Ketidakhati-hatian APH tidak hanya terjadi dalam kasus yang dialami oleh MG terkait dengan penentuan usia terdakwa, dimana sebelumnya PN Jayapura pada 25 November 2019 juga pernah mengabulkan eksespis dari Penasehat Hukum dalam perkara IH terkait dengan isniden kerusuhan di Jayapura pada tanggal 29 Agustus 2019, dimana dalam putusan perkara Nomor 569/Pid.B/2019/PN.Jap mengabulkan eksespsi dari Penasuhat Hukum Terdakwa terkait usia terdakwa, tidak hanya sampai disitu ketidakhati-hatian APH juga terlihat ketika Mahkamah Agung membatalkan vonis mati terhadap Yusman Telaumbanua pada tahun 2018, ketika ditemukannya novum terkait dengan kebenaran usia dari Yusman Telaumbanua. Selain itu kami juga meyakini bahwa kasus-kasus serupa seperti kasus yang menimpa MG, IH dan Yusman Telaumbanua banyak dan kerap terjadi, di beberapa wilayah di Indonesia.

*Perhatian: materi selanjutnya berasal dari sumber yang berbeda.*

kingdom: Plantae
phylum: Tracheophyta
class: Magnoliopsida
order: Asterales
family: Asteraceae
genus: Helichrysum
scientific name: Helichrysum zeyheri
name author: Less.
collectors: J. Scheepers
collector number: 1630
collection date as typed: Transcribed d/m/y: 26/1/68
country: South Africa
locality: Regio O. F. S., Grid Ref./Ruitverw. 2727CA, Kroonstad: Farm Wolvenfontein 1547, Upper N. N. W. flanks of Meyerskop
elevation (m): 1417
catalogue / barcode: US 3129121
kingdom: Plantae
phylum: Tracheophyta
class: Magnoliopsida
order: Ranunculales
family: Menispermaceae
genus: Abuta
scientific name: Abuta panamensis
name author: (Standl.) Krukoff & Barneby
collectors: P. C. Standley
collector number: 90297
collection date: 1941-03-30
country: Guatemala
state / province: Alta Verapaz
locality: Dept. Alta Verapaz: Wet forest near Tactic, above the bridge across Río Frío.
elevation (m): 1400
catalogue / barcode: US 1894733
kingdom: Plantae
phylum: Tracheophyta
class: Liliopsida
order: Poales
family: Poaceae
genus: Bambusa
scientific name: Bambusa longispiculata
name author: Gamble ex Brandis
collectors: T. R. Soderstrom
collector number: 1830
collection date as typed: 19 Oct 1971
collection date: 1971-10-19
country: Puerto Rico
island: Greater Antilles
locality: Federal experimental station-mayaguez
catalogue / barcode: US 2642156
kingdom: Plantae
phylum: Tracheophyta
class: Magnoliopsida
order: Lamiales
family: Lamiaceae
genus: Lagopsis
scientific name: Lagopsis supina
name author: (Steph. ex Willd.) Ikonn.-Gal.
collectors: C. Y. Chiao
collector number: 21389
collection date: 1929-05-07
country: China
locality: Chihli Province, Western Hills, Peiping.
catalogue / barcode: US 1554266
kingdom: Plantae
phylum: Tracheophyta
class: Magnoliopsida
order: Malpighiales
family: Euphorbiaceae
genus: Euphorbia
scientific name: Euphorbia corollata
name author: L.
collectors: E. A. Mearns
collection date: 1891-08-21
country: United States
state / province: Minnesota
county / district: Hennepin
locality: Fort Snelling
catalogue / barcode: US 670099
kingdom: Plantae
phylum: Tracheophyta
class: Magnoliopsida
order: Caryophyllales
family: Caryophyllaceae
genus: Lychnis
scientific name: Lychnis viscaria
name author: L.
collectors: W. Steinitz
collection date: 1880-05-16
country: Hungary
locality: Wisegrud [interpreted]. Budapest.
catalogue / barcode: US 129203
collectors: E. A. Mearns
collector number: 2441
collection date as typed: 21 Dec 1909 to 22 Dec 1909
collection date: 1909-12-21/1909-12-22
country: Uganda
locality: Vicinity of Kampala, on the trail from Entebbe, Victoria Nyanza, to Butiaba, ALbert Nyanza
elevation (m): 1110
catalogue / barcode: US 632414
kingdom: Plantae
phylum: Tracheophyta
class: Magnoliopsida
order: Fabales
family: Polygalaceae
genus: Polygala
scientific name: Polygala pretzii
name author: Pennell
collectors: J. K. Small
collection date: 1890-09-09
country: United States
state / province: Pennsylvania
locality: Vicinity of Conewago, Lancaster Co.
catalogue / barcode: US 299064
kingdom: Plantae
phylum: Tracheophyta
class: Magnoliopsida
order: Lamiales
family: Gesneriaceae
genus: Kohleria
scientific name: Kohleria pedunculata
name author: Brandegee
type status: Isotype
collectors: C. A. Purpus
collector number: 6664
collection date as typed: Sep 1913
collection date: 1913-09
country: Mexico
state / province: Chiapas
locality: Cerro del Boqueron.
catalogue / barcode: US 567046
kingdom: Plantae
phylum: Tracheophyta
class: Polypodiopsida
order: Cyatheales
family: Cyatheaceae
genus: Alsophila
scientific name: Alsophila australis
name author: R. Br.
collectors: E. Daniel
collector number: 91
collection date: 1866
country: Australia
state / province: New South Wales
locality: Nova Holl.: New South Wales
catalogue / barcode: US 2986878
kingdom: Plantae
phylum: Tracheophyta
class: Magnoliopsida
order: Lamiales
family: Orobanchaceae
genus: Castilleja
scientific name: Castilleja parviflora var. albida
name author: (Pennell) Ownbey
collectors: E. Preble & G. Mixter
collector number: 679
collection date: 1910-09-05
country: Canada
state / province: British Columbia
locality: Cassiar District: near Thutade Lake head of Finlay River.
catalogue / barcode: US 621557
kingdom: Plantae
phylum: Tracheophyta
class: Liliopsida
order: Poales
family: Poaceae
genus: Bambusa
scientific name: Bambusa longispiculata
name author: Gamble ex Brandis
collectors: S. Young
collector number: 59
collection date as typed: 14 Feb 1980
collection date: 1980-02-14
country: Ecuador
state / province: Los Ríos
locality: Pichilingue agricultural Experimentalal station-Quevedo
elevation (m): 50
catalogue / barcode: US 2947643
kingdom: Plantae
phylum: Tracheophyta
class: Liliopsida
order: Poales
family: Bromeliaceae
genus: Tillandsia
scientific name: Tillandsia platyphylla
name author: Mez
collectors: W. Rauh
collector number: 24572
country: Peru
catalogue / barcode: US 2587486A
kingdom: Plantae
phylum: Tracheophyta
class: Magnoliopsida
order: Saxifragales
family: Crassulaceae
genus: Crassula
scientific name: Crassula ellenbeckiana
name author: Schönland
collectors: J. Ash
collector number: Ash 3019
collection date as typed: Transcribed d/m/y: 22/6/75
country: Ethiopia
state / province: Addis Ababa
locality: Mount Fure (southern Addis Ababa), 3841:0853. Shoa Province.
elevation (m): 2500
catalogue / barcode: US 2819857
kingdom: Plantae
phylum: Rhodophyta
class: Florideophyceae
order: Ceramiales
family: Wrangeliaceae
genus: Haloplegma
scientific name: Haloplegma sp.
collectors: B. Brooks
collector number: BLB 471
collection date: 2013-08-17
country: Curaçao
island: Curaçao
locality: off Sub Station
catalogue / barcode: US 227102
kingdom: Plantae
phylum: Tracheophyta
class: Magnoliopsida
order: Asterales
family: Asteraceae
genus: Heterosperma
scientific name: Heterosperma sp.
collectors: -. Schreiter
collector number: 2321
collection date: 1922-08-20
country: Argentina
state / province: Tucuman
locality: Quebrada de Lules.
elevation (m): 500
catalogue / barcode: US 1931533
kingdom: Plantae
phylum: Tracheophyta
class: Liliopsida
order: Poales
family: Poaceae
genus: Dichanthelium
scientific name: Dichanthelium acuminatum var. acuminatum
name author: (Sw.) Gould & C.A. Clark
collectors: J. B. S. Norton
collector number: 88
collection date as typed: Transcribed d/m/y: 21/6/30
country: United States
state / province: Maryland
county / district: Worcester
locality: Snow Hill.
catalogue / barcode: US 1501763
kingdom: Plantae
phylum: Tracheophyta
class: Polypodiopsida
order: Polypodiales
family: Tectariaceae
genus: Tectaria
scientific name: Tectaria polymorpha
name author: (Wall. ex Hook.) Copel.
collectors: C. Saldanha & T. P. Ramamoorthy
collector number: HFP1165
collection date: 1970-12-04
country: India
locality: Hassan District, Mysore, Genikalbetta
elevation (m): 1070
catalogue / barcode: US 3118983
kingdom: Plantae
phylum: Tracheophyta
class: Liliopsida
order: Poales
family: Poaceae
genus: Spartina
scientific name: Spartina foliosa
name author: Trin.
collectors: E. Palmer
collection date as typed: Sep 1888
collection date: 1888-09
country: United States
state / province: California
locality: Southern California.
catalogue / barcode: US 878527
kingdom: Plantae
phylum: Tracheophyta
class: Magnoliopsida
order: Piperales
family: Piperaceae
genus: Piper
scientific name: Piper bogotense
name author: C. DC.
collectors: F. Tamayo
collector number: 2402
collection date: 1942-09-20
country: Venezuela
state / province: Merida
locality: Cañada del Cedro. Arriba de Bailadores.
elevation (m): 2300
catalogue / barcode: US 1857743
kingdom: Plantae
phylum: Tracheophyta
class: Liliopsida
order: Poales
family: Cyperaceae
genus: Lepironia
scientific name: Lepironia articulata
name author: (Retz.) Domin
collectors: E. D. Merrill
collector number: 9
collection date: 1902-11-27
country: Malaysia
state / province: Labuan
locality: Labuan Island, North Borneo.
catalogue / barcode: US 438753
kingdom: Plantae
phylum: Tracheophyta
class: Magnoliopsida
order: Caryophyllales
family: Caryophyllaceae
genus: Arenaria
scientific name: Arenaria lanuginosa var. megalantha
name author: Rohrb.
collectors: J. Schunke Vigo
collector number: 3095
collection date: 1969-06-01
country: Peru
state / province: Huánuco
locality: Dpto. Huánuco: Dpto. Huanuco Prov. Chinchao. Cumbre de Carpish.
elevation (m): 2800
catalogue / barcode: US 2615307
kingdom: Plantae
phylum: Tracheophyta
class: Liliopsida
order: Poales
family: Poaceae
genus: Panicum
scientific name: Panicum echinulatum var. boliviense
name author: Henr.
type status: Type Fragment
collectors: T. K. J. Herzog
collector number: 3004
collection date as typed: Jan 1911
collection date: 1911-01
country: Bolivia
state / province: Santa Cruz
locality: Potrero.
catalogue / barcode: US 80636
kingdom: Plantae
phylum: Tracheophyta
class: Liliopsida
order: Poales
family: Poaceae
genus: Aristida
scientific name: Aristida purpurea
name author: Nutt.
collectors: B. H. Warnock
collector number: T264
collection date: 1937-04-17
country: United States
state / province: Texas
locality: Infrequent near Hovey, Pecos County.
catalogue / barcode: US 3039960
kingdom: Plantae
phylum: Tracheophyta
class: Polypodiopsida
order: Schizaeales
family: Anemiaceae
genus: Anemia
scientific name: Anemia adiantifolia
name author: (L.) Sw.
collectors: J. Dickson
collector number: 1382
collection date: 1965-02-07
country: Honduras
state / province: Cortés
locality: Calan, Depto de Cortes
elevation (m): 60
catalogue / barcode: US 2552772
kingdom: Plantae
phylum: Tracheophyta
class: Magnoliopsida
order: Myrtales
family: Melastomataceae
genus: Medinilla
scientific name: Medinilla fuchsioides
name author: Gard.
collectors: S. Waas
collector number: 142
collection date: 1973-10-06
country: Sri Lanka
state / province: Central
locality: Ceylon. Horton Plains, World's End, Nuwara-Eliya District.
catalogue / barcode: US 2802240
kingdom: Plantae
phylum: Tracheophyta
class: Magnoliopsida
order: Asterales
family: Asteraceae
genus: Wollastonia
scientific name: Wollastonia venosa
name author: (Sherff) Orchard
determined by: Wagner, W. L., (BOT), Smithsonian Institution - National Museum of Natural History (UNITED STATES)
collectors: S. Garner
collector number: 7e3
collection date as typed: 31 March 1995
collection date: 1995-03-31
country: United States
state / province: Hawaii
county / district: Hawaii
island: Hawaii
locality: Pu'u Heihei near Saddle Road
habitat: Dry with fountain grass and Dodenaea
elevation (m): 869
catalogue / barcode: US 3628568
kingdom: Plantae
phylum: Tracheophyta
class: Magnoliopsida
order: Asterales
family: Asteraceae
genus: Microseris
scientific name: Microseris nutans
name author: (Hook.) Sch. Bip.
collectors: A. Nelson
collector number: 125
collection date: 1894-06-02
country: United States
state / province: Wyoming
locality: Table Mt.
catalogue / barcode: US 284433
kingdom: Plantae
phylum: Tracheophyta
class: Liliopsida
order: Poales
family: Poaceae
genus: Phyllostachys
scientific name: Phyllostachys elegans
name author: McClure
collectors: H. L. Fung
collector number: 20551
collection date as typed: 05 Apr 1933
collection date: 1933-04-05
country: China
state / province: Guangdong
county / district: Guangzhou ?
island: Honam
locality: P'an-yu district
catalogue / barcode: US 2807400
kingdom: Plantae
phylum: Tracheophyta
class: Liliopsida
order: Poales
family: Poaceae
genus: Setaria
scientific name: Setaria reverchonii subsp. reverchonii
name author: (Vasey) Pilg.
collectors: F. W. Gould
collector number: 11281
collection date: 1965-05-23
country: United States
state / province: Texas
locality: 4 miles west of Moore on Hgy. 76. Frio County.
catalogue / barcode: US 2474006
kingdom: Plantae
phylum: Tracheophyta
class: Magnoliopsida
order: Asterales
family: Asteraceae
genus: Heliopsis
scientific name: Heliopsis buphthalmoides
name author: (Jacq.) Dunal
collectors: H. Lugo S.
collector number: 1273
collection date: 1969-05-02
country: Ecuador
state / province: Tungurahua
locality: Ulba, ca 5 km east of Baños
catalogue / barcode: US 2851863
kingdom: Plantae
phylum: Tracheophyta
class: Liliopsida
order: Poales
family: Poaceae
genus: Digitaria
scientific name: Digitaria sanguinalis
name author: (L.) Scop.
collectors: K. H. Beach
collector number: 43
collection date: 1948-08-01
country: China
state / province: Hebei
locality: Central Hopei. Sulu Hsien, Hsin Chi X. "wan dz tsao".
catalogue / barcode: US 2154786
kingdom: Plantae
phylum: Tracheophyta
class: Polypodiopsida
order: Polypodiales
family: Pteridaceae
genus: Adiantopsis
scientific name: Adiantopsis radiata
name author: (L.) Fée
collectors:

Dengan adanya putusan sela terkait tidak diterimanya dakwaan JPU oleh Majelis Hakim PN Jakarta Pusat dalam perkara MG menguatkan fakta bahwa sistem peradilan di Indonesia masih sangat rentan akan adanya kekeliruan atau kesalahan yang dapat berakibat fatal, terlebih bagi mereka yang dituntut dan divonis hukuman mati. Prinsip kehati-hatian seringkali dilanggar dalam setiap tahapan proses hukum hanya demi menunjukkan sebuah sikap ketegasan Pemerintah dalam mengatasi berbagai persoalan hukum di Indonesia. Oleh karenanya terkait dengan momentum ini dan sebagai bagian dari proses pembelajaran serta harapan untuk adanya perbaikan dalam sistem peradilan di Indonesia ini, kami Tim Advokasi Papua mendesak:
Pertama, Kepolisian dan Kejaksaan melakukan pengusutan terkait dengan dugaan penyalahgunaan yang dilakukan oleh anggota-anggotanya dalam menangani kasus MG, termasuk terkait dengan indikasi dugaan pemalsuan terkait usia MG;
Kedua, Lembaga Pengawas Eksternal seperti Komisi Kepolisian Nasional (Kompolnas), Komisi Kejaksaan, Komisi Yudisial dan Ombudsman RI untuk lebih memaksimalkan kewenangannya dalam melakukan tindakan pengawasan terhadap kinerja – kinerja APH mulai dari tingkat penyidikan hingga pengadilan. Kami juga mendesak Lembaga Legislatif untuk melakukan fungsi pengawasan dengan membentuk Pansus Khusus kasus – kasus unfair trial di Indonesia;
Ketiga, Kejaksaan dan Mahkamah Agung melakukan kajian dan mengeluarkan kebijakan semisal Peraturan Mahkamah Agung (Perma) mengenai prinsip kehatian-hatian dalam penerapan hukuman mati dengan menjadikan kasus MG sebagai salah satu bahan pembelajaran.